The table below lists the main commands for that.

| Description | Python | Node.js |
|------------|--------|---------|
| Set user agent | `browser.new_context(user_agent="...")` | `browser.newContext({ userAgent: "..." })` |
| Use proxy | `launch(proxy={"server": "http://..."})` | `launch({ proxy: { server: "http://..." } })` |
| Emulate device | `playwright.devices["iPhone 12"]` | `devices['iPhone 12']` |

If you want to check available devices:
#### Python

```python
print(p.devices.keys())
```
This will output something like:

```python
dict_keys(['iPhone 12', 'Pixel 5', 'Galaxy S9+', ...])
```
#### NodeJS

```js
console.log(Object.keys(devices));
```

Example output:

```bash
[
'Blackberry PlayBook',
'iPhone 12',
'Galaxy S9+',
'Pixel 5',
...
]
```

## Errors

This section contains examples for retrying failed requests and handling timeouts or unexpected responses.
The table below lists the main commands for that.
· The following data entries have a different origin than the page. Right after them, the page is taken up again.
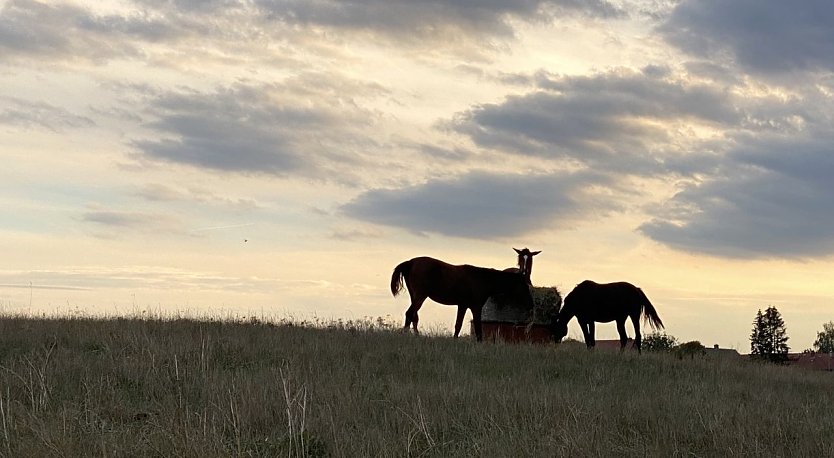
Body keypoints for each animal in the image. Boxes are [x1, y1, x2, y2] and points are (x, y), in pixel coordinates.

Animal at [392, 256, 532, 342]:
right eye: (524, 285)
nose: (530, 302)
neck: (483, 280)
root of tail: (411, 262)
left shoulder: (462, 305)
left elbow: (458, 325)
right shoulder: (476, 307)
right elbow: (478, 327)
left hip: (415, 296)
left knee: (413, 316)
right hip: (420, 296)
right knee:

| Description | Python | Node.js |
|------------|--------|---------|
| Retry logic | `for i in range(retries): try/except` | `for (let i = 0; i < retries; i++) try/catch` |

## Debug

This section provides tools for debugging: recording videos and traces, pausing scripts, and inspecting with console logs.
The table below lists the main commands for that.

| Description | Python | Node.js |
|------------|--------|---------|
| Record video | `record_video_dir="videos/"` | `recordVideo: { dir: 'videos/' }` |
| Record trace | `trace.start()` / `trace.stop(path="trace.zip")` | `tracing.start()` / `tracing.stop()` |
| Pause script | `await page.pause()` | `await page.pause()` |
| Console logs | `page.on("console", ...)` | `page.on('console', ...)` |

You can check out the full scripts in the project folder.